BEGIN Input data

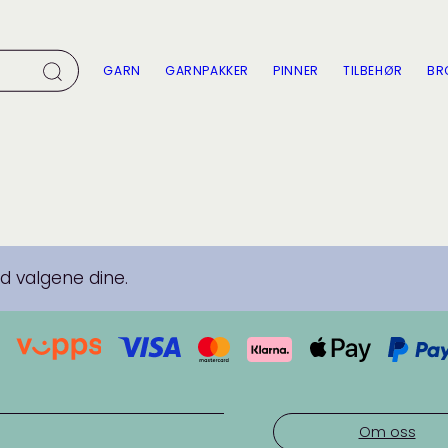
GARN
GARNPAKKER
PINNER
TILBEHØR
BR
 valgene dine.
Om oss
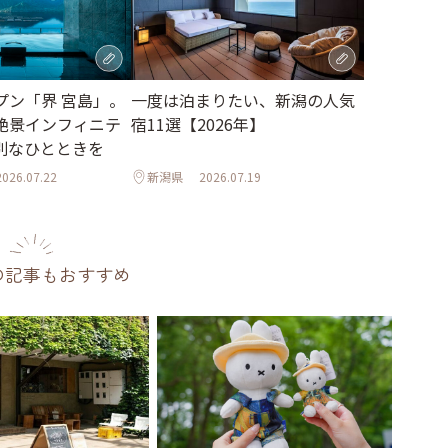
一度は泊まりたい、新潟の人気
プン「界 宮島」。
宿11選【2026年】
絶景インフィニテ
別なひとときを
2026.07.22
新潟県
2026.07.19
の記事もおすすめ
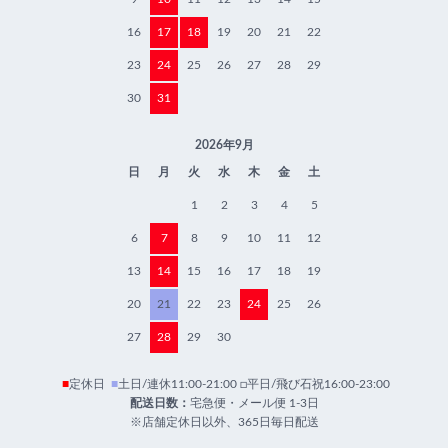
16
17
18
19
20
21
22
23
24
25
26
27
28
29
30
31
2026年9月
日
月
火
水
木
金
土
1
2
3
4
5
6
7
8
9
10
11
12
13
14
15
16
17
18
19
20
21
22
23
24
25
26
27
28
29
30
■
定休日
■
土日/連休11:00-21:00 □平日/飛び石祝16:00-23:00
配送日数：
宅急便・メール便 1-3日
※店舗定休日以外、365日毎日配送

END Input data

**Task brief:**
In the stretch of the items from the line containing "一度は泊まりたい、新潟の人気" through the end of the items, switch "配送日数" to "お届け日数" and give those lines again with nothing else changed. Leave the pictures out of the answer.

**Answer to the exercise:**
一度は泊まりたい、新潟の人気
プン「界 宮島」。
宿11選【2026年】
絶景インフィニテ
別なひとときを
2026.07.22
新潟県
2026.07.19
の記事もおすすめ
16
17
18
19
20
21
22
23
24
25
26
27
28
29
30
31
2026年9月
日
月
火
水
木
金
土
1
2
3
4
5
6
7
8
9
10
11
12
13
14
15
16
17
18
19
20
21
22
23
24
25
26
27
28
29
30
■
定休日
■
土日/連休11:00-21:00 □平日/飛び石祝16:00-23:00
お届け日数：
宅急便・メール便 1-3日
※店舗定休日以外、365日毎日配送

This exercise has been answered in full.